The spirit of the age of the Constitution is revealed here in there words of Thomas Jefferson from his Autobiography, in reference to the Virginia Act for Religious Freedom:
Where the preamble declares, that coercion is a departure from the plan of the holy author of our religion, an amendment was proposed by inserting "Jesus Christ," so that it would read "A departure from the plan of Jesus Christ, the holy author of our religion;" the insertion was rejected by the great majority, in proof that they meant to comprehend, within the mantle of its protection, the Jew and the Gentile, the Christian and Mohammedan, the Hindoo and Infidel of every denomination."
Such examples abound and not just from Jefferson's quill but from others among the Founding Fathers. Chief Justice Moore's ignorance is menacing and worthy of official censure. The reason the world sat up and took note regarding our Constitution was that it was founded on reason, not divine right. It begins "We the people," not "In the Name of God the Father, God the Son, and God the Holy Spirit." It was at the time the single most secular document ever created relating to a nation's governance.
Oh, any by the way, Mr. Moore, the Koran doesn't attest that Mohammed created humankind, Buddhists don't believe that Buddha created humankind, and the only scientific explanation that exists for the existence of humankind is the theory of evolution by natural selection.
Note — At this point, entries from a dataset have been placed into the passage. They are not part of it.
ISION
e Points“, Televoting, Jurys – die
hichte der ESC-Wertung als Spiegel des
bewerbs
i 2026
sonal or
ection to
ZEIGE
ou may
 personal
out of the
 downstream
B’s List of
Moore claims that Americans don't know their history. Bollocks. It's Moore who doesn't. He does what many members of the religious right do when they expound in a sophomoric manner on early American history: conflate the Pilgrims' adventure with the founding of the United States.
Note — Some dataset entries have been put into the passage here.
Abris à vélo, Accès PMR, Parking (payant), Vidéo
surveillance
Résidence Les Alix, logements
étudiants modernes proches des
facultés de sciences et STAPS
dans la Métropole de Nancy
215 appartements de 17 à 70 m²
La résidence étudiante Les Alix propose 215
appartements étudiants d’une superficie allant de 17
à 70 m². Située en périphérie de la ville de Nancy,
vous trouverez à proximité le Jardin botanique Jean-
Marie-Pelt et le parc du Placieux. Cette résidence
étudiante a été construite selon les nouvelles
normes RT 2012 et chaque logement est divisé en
The Pilgrims arrived in 1620. The Constitution went into effect 169 years later in 1789. That's nearly seven generations, what 1845 is relative to 2014.
In 1845, James K. Polk was President, slavery flourished, women couldn't vote, state legislatures elected U.S. Senators, the western-most state was Missouri, most people thought the Earth was about 10,000 years old, Neptune had yet to be discovered, kerosene was unknown, and perhaps most importantly, Adolphe Sax was still a year away from patenting the saxophone. In 2014, are things a bit different in terms of not only technology but political principles and ideals, policy and worldview? Yes. One-hundred-sixty-nine years makes a difference. The Pilgrims came ashore in 1620, but by 1789 there was a republic on these shores that did not obviate or subsume but replaced religion-based colonial entities.
It's Moore who needs the history lesson. It's a nation by, of, and for not "the Christians" but "the People."